_Work instructions_
Everything in the listing should be copied exactly, save for the pictures.

*** Opening Given records ***

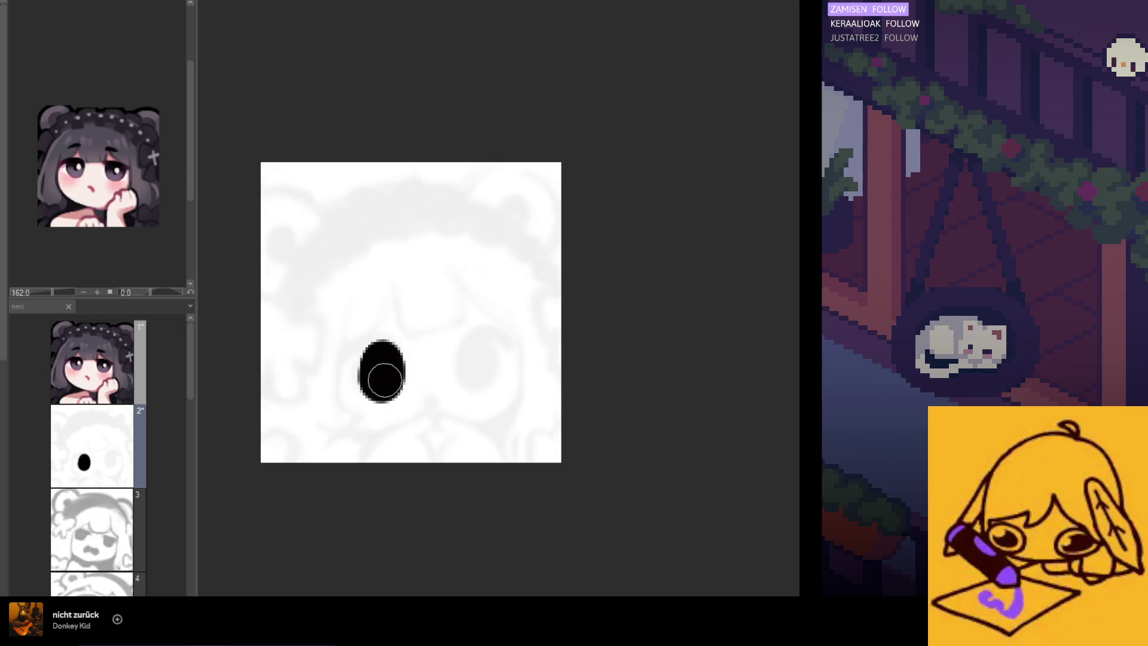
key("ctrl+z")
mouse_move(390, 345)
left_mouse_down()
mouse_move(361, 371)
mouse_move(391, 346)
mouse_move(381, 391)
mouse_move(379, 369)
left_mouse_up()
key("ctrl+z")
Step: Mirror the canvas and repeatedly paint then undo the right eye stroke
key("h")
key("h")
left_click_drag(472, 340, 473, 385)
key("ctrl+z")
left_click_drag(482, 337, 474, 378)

*** Closing Given records ***

_Answer to the exercise_
key("ctrl+z")
mouse_move(390, 345)
left_mouse_down()
mouse_move(361, 371)
mouse_move(391, 346)
mouse_move(381, 391)
mouse_move(379, 369)
left_mouse_up()
key("ctrl+z")
Step: Mirror the canvas and repeatedly paint then undo the right eye stroke
key("h")
key("h")
left_click_drag(472, 340, 473, 385)
key("ctrl+z")
left_click_drag(482, 337, 474, 378)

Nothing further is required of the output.